Donnacha O'Brien deflects talk of retirement after retaining his crown
It was a case of 111 not out for Donnacha O'Brien at Naas on Sunday as the 21-year-old retained his champion jockey title after a prolonged duel with Colin Keane but was not talking about retirement.
O'Brien refused to comment on speculation of his retirement from the saddle, although he has already set up a training establishment in Longfield with his father Aidan confirming that the unbeaten Fancy Blue was under his wing after she won for a second time at the Curragh last month.
But the two-time champion preferred to revel in the present rather than get fixated on the future after Nobel Prize brought his tally to 111 for the campaign.
That was eight more than Keane in a historic season as it was the first time two jockeys reached a century of winners in Ireland.
"You are all absolutely mad for me to retire!" said O'Brien when asked the question. "The plan is the same as always, I will take it one year at a time and it is nice to get this one out of the way.
"I am looking forward to taking a break and thinking about things. We'll see," added O'Brien tantalisingly.
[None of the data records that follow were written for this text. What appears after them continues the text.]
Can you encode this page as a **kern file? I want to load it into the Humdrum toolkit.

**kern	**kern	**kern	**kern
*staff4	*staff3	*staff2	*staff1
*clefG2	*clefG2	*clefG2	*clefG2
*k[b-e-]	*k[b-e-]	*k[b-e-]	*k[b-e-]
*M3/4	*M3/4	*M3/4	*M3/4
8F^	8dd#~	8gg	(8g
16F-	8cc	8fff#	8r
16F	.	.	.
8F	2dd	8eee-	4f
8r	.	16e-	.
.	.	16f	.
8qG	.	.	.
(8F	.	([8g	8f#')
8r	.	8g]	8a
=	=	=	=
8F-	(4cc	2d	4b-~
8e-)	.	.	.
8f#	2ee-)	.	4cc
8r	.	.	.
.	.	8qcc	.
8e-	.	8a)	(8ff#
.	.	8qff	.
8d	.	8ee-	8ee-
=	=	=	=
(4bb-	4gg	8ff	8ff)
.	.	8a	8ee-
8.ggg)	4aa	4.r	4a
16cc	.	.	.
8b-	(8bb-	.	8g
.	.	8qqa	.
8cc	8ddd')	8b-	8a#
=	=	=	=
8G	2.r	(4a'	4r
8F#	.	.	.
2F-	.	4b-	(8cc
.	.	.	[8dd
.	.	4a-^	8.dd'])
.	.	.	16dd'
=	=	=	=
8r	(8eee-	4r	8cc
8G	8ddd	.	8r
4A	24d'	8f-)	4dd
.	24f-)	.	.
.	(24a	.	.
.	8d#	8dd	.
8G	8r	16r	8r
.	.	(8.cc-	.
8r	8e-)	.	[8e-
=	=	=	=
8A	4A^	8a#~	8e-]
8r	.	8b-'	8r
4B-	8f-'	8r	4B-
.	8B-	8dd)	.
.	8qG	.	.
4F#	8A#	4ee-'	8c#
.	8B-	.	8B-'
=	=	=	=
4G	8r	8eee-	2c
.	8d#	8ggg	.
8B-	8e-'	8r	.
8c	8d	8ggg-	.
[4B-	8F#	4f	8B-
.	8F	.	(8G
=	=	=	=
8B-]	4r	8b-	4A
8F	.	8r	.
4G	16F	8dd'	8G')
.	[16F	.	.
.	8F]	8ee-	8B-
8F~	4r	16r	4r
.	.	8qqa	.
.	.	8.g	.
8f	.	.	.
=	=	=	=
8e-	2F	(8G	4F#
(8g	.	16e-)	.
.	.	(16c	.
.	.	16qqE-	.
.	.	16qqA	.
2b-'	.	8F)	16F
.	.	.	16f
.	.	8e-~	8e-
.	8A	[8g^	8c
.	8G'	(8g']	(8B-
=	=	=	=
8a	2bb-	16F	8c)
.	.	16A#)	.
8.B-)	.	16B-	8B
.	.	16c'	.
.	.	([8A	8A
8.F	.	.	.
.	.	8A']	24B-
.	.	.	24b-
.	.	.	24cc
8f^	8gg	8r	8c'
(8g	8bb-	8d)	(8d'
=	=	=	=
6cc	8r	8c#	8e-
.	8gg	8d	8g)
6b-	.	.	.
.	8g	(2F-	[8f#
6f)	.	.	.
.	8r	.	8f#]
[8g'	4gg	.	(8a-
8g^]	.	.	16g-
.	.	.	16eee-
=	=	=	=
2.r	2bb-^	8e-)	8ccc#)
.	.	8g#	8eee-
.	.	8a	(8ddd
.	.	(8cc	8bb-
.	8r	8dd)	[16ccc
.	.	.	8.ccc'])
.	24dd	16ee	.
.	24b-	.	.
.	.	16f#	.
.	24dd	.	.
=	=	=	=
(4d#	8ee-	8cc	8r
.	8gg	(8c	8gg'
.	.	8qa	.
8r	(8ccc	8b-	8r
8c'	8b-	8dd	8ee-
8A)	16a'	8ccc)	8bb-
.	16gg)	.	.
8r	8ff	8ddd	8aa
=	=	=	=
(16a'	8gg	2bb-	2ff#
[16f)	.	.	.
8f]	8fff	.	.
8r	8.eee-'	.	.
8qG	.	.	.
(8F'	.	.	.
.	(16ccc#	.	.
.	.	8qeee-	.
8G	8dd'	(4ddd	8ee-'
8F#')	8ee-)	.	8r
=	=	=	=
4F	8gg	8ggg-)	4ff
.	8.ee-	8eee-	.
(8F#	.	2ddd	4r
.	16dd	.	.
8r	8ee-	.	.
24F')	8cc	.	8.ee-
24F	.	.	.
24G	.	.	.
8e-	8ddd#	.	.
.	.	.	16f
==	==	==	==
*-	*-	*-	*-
It was a wonderful weekend for the O'Brien brothers with Joseph becoming the youngest ever Breeders' Cup-winning trainer thanks to Iridessa in the Filly & Mare Turf and Donnacha completed a terrific 24 hours for the family by sealing back-to-back titles on home soil.
The champion jockey was forced to play catch-up for most of the season as Keane set a blistering pace but an impressive October return of 21 winners sealed the deal.
O'Brien said: "It was a good, old battle and I was glad to come out on top. Obviously your first championship is very special but it was great to get to back it up.
"It really did feel like a proper battle this year. I don't know what Colin made of it all, but I found that whenever I wasn't riding in a race I would be looking out for whatever Colin was riding and see how he is getting on. In the last few weeks it felt as though we were both riding to beat each other so it really did feel like a good, old battle and I enjoyed it."
O'Brien was full of praise for the runner-up who made him pull out all the stops to defend his title.
"For both of us to ride over 100 winners shows how good of a rider Colin is too. He wouldn't have the ammunition I have, so for him to ride so many winners is a credit to him," said the champion jockey.
Pressed whether or not he is ruling out a third championship, O'Brien replied: "I'm not saying anything."
Keane, the 2017 champion, was unable to regain his title but it was not for a lack of effort as his 103 winners was the highest total ever posted by a runner-up.
The 25-year-old was focusing on the positives of the season and singled out Siskin's Group 1 success in the Phoenix Stakes at the Curragh in August as his personal highlight.
"It was a tough battle. It didn't quite come off but we have still had a great year. To break 100 winners and to have our first domestic Group 1 winner was brilliant, and we won the first million pound Ebor as well so, all in all, it has been a great year. Obviously, it would have been great to be champion jockey again, but Donnacha is a deserving winner. We both rode over 100 winners so I can't complain," said Keane.
He added: "At the end of it all Donnacha deserved it. He has to work very hard on his weight so fair dues to him, he deserves it.
"Siskin has to be the highlight. Just the way he improved from run to run."
Reflecting on Siskin's withdrawal from the Middle Park Stakes after he reared up in the stalls, Keane added: "It was a shock what he did at Newmarket, it was more of a shock than a disappointment as the one thing we could always count on was his attitude and his behaviour.
"It was completely out of character for him to do that but hopefully we have something to dream about over the winter."